In April 2024, the FDA prescription label boxed warning was expanded to include T cell malignancies.

== History ==
Lisocabtagene maraleucel's safety and efficacy were established in a multicenter clinical trial of more than 250 adults with refractory or relapsed large B-cell lymphoma. The complete remission rate after treatment was 54%.

The US Food and Drug Administration (FDA) granted lisocabtagene maraleucel priority review, orphan drug, regenerative medicine advanced therapy (RMAT), and breakthrough therapy designations. Lisocabtagene maraleucel is the first regenerative medicine therapy with RMAT designation to be licensed by the FDA. The FDA granted approval of Breyanzi to Juno Therapeutics Inc., a Bristol-Myers Squibb Company.

Efficacy was evaluated in TRANSFORM (NCT03575351), a randomized, open-label, multicenter trial in adults with primary refractory large B-cell lymphoma or relapse within twelve months of achieving complete response (CR) to first-line therapy. Participants had not yet received treatment for relapsed or refractory lymphoma and were potential candidates for autologous HSCT. A total of 184 participants were randomized 1:1 to receive a single infusion of lisocabtagene maraleucel following fludarabine and cyclophosphamide lymphodepleting chemotherapy or to receive second-line standard therapy, consisting of three cycles of chemoimmunotherapy followed by high-dose therapy and autologous HSCT in participants who attained CR or partial response (PR).

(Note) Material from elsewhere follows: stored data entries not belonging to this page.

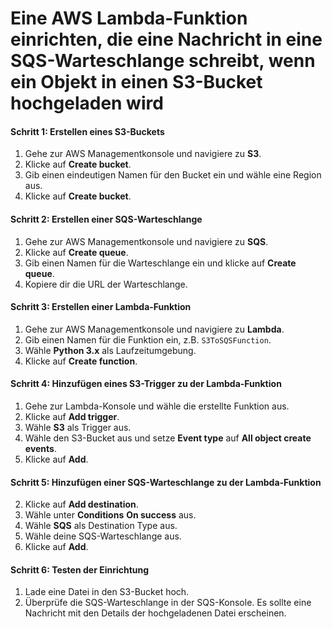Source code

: #  Eine AWS Lambda-Funktion einrichten, die eine Nachricht in eine SQS-Warteschlange schreibt, wenn ein Objekt in einen S3-Bucket hochgeladen wird


#### Schritt 1: Erstellen eines S3-Buckets
1. Gehe zur AWS Managementkonsole und navigiere zu **S3**.
2. Klicke auf **Create bucket**.
3. Gib einen eindeutigen Namen für den Bucket ein und wähle eine Region aus.
4. Klicke auf **Create bucket**.

#### Schritt 2: Erstellen einer SQS-Warteschlange
1. Gehe zur AWS Managementkonsole und navigiere zu **SQS**.
2. Klicke auf **Create queue**.
3. Gib einen Namen für die Warteschlange ein und klicke auf **Create queue**.
4. Kopiere dir die URL der Warteschlange.

#### Schritt 3: Erstellen einer Lambda-Funktion
1. Gehe zur AWS Managementkonsole und navigiere zu **Lambda**.
4. Gib einen Namen für die Funktion ein, z.B. `S3ToSQSFunction`.
5. Wähle **Python 3.x** als Laufzeitumgebung.
6. Klicke auf **Create function**.

#### Schritt 4: Hinzufügen eines S3-Trigger zu der Lambda-Funktion
1. Gehe zur Lambda-Konsole und wähle die erstellte Funktion aus.
2. Klicke auf **Add trigger**.
3. Wähle **S3** als Trigger aus.
4. Wähle den S3-Bucket aus und setze **Event type** auf **All object create events**.
5. Klicke auf **Add**.

#### Schritt 5: Hinzufügen einer SQS-Warteschlange zu der Lambda-Funktion
2. Klicke auf **Add destination**.
3. Wähle unter **Conditions** **On success** aus.
3. Wähle **SQS** als Destination Type aus.
4. Wähle deine SQS-Warteschlange aus.
5. Klicke auf **Add**.

#### Schritt 6: Testen der Einrichtung
1. Lade eine Datei in den S3-Bucket hoch.
2. Überprüfe die SQS-Warteschlange in der SQS-Konsole. Es sollte eine Nachricht mit den Details der hochgeladenen Datei erscheinen.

Efficacy was also evaluated in PILOT (NCT03483103), a single-arm, open-label, multicenter trial in transplant-ineligible patients with relapsed or refractory large B-cell lymphoma after one line of chemoimmunotherapy. The study enrolled participants who were ineligible for high-dose therapy and HSCT due to organ function or age, but who had adequate organ function for CAR-T cell therapy. Efficacy was based on CR rate and duration of response (DOR) as determined by an IRC. Of 74 participants who underwent leukapheresis (median age, 73 years), 61 (82%) received lisocabtagene maraleucel of whom 54% (95% CI: 41, 67) achieved CR. The median DOR was not reached (95% CI: 11.2 months, not reached) in participants who achieved CR and 2.1 months (95% CI: 1.4, 2.3) in participants with a best response of PR. Among all leukapheresed participants, the CR rate was 46% (95% CI: 34, 58).

For the treatment of follicular lymphoma, efficacy was evaluated in TRANSCEND-FL (NCT04245839), a phase II, open-label, multicenter, single-arm trial in adults with relapsed or refractory follicular lymphoma after two or more lines of systemic therapy (including an anti-CD20 antibody and an alkylating agent). Participants were eligible to enroll in the study if they had adequate bone marrow function to receive lymphodepleting chemotherapy and an ECOG performance status of 1 or less.

== Society and culture ==

=== Legal status ===
In January 2022, the Committee for Medicinal Products for Human Use of the European Medicines Agency adopted a positive opinion, recommending the granting of a marketing authorization for the medicinal product Breyanzi, intended for the treatment of adults with relapsed or refractory diffuse large B cell lymphoma, primary mediastinal large B-cell lymphoma and follicular lymphoma grade 3B, after at least two previous lines of treatments. The applicant for this medicinal product is Bristol-Myers Squibb Pharma EEIG. Lisocabtagene maraleucel was approved for medical use in the European Union in April 2022.

=== Names ===
Lisocabtagene maraleucel is the international nonproprietary name (INN).